第48話 駆け出し冒険者は操気術について知る
「よし、じゃあ『操気術』について授業を始めようか」
師匠が『アイテムボックス』からメガネを取り出して自分につける。メガネ女教師の完成だ。でも私は突っ込まないぞ。
「まずは気という概念を知らなければやらない。気とは不可視であるが万物に宿る力のよつなもので一般的には操ることも感知することもできない。これを扱えるようになると獲得することのできるスキル、それが『操気術』だよ」
気になったので質問する。
「師匠、気と魔力の違いは何なのでしょうか?」
師匠が嬉しそうに答える。
「いい質問だね。気と魔力どちらも似た性質を持つ、そのために魔力を認識したら気を認識するのが難しいとされている。似た性質を持つ両者だがが力の根元が異なる。魔力は魔力器に蓄積し、それを用いることで『魔力操作』で【身体強化】を行ったり、魔法などを行使することができる。また魔力は魔法のように属性を帯びさせることができるのも特徴のひとつだな。一方で気は丹田から発生し全身を巡っていると言われている。魔力との大きな違いとしては魔力は有限だが気は常に産み出し続けられるため欠乏することはないということだ。まぁ、体力や体の栄養を消耗するから無限とは言えないけどね」
ここまでの説明だと気は魔力より便利なのではないだろうか。
(こちらばっちりメモってる相棒のディクトです。気というのは万能なんじゃないですか、レジュメ君もこれで強くなれるかも)
ディクトが刀の一件で若干おかしなテンションになっているが、まだ師匠の話しは続くようだ。
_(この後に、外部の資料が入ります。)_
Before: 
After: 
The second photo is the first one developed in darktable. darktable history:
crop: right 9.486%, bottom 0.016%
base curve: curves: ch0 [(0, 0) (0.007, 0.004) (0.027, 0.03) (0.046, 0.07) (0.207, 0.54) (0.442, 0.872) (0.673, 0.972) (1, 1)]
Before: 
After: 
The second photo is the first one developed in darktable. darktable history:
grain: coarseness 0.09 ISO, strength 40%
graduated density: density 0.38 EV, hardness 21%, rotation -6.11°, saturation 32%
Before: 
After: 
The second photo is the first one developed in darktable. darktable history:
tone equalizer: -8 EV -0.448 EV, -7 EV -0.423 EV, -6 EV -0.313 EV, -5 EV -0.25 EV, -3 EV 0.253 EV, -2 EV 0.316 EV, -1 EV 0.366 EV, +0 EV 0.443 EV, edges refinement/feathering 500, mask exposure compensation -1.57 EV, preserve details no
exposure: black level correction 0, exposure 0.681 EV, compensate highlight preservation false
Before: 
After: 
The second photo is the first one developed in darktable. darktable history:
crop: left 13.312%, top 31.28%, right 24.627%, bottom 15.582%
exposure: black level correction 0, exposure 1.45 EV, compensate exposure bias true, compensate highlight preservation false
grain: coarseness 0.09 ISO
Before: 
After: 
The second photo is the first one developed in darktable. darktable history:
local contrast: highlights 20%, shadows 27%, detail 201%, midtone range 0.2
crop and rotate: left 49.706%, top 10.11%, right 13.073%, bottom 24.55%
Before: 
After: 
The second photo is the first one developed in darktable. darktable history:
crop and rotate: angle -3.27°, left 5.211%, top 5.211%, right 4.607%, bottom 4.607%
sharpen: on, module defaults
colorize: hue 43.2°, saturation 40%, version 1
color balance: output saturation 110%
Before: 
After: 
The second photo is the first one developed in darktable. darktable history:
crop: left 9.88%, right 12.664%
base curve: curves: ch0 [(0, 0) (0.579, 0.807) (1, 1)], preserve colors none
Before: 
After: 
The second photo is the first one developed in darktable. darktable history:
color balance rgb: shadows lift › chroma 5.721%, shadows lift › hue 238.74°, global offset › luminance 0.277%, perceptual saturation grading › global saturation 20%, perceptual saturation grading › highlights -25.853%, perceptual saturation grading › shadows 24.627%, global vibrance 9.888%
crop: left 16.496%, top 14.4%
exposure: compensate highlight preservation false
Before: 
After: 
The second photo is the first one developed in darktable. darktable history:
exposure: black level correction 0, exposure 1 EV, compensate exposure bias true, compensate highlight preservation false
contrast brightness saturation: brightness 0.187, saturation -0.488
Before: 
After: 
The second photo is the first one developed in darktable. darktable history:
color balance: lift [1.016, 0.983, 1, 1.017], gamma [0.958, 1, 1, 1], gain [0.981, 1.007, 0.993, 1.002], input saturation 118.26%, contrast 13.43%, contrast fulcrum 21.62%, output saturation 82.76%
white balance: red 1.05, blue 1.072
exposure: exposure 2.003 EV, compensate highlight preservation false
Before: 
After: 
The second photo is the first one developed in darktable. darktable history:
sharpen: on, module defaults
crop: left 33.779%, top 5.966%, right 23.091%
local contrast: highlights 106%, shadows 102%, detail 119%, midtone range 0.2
「ここまでだと気がかなり有用に聞こえるだろうが実際のところ気は丹田というどこにあるかもわからない部位を起源とするため認識することが魔力の比ではなく難しい、それに気は万物が普通に持っているエネルギーだそのまま使ったとしても効果は微々たるものでしかない」
(ああ~、気万能説が早くも……)
「そこで有効になるのが気の活性化だ。特殊な呼吸法や気の循環を促すことでエネルギー量を増やすことによって気を効果的に使えるようになるんだよ。反面、呼吸が乱れたり、集中できなくなったら効果が弱まってしまうけどね」
師匠にはもう隠すことでもないので聞いてみる。
「剄息や錬剄といったもののことでしょうか?」
「へぇ、流石だね。その通りだよ。それがわかれば話が早い。ちなみに『操気術』を使って具体的に何ができるかなんが、体外に気を放つことのできる外剄や身体機能を向上したり、傷や病気の回復を促す内剄、気を介して周囲を探る聴剄などをすることができる」
なるほど地球での気功との違いがある気もするがこの世界ではそういうものだと理解しよう。
「『操気術』の習得にはまず自身の気を認識する聴剄を鍛え、気を循環させる内剄を修め、気を外に放出できるようになる外剄を習得するというのが基本の流れとなる。魔力と同じでやはり気にも聴剄、内剄、外剄で得意不得意が出るのが普通だね」
私としては魔力による身体強化ができないのだから内剄が得意なほうがありがたい。
以前から瞑想などを続けてきたお陰で気を感じることはできてきている。あとは感度を上げて、自身の気を動かせるようにならないとな。